Sandman Movie Producer Hopes to Start Filming in 2016
"It's a really complicated adaptation."
While DC Comics are best known for their high-profile superheroes, there are plenty of darker, more unusual DC titles for potential film adaptations, many under the Vertigo banner. In June, parent company Warner made the decision to move the film development of Vertigo properties over to its subsidiary New Line Cinema, and now some news has emerged about the progress of one of the most popular Vertigo titles, Neil Gaiman's fantasy series Sandman.
David Goyer is the co-producer of the adaptation, and he spoke this week to Collider about its status. "We're just about to do a new draft," he confirmed. "We're just starting a re-write with a really fantastic writer that's coming aboard, but I can't quite announce it yet.
"I think that the Vertigo properties are a bit more quirky and off-center than kind of the mainstream superhero stuff at Warners.

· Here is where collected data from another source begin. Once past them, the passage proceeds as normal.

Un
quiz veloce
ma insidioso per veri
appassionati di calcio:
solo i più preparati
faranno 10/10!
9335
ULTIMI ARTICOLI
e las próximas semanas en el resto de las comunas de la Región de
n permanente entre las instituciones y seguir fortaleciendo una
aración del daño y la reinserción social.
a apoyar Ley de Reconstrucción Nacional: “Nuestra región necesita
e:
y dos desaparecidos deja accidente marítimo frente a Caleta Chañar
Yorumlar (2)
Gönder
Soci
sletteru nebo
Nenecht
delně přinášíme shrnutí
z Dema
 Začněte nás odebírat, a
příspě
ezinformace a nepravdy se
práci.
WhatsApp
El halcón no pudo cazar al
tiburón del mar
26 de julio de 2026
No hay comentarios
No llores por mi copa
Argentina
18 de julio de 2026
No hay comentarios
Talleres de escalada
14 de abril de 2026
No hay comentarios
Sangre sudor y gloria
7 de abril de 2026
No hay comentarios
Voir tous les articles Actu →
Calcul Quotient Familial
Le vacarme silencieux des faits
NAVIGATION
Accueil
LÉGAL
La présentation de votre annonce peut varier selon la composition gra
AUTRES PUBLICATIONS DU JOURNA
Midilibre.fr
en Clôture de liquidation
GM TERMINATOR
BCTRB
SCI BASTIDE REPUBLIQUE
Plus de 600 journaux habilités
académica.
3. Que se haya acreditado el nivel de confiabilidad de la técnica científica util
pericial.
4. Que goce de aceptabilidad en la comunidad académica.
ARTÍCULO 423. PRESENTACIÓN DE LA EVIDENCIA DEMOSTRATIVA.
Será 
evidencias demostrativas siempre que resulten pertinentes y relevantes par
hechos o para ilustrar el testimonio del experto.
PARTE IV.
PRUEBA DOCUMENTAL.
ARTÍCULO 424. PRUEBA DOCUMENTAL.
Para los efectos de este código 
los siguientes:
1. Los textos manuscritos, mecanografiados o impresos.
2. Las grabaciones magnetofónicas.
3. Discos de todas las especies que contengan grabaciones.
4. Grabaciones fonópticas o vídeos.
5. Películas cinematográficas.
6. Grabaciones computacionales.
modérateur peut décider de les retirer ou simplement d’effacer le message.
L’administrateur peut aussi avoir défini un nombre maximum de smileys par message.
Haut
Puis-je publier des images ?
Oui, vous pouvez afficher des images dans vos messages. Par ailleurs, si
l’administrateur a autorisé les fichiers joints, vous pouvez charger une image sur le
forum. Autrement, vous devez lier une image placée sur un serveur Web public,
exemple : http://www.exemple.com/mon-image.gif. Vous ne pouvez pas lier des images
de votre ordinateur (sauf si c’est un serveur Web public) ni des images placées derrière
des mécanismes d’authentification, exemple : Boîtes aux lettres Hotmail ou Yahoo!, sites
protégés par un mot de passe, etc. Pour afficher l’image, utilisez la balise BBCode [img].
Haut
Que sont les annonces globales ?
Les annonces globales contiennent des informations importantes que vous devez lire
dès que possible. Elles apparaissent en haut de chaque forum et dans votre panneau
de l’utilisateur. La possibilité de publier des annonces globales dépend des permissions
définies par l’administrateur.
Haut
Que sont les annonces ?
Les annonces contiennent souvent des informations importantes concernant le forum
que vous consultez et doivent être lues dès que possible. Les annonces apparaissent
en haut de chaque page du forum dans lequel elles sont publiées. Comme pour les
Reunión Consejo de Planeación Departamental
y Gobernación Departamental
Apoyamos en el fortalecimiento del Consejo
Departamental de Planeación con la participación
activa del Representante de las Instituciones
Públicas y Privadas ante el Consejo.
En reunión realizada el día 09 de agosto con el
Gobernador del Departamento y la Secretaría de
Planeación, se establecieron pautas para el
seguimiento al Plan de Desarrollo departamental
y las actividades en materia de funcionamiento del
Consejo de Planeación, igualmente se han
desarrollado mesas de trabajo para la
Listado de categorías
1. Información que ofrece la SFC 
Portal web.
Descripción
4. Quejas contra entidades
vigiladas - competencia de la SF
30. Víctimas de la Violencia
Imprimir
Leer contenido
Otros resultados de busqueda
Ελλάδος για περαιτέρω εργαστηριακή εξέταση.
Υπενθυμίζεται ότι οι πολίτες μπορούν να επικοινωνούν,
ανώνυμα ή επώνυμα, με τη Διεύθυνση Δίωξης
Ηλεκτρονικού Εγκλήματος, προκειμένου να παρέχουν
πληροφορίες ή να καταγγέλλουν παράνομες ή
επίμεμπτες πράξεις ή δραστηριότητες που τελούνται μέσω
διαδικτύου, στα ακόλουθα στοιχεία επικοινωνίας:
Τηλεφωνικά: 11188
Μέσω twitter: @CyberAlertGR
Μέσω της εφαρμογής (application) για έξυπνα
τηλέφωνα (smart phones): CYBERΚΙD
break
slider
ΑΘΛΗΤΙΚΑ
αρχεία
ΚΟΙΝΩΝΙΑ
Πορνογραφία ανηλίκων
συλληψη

But I understand the decision because we're not having to fight for release dates with the Vertigo stuff like we would have been having to do over at Warner Bros.
"I feel confident that film will go into production hopefully next year."
Goyer is producing with Dark Knight Rises star Joseph Gordon-Levitt, who has also been tipped to star as lead character Morpheus and possibly even direct. In June, Gordon-Levitt spoke to MTV about how he and Goyer were approaching the complex source material.
"It's a really complicated adaptation because those comics, they're brilliant. But they're not written as a whole," he said. "It's not like Watchmen, which is a graphic novel that has a beginning, middle and end. To try and take [the entire Sandman series] and make it into something that's a feature film--a movie that has a beginning, middle and end--is complicated.
"It's going to be like a grand, spectacular action film, but that relies on none of those same old ordinary cliches."
The original run of Sandman lasted for 75 issues, plus one special, between 1989 and 1996. Gaiman has returned to the title a number of times since, including a novella and a six-part prequel series. The comic has won over 26 prestigious Eisner Awards, and by the end of its run was DC's most popular title, outselling the likes Batman and Superman.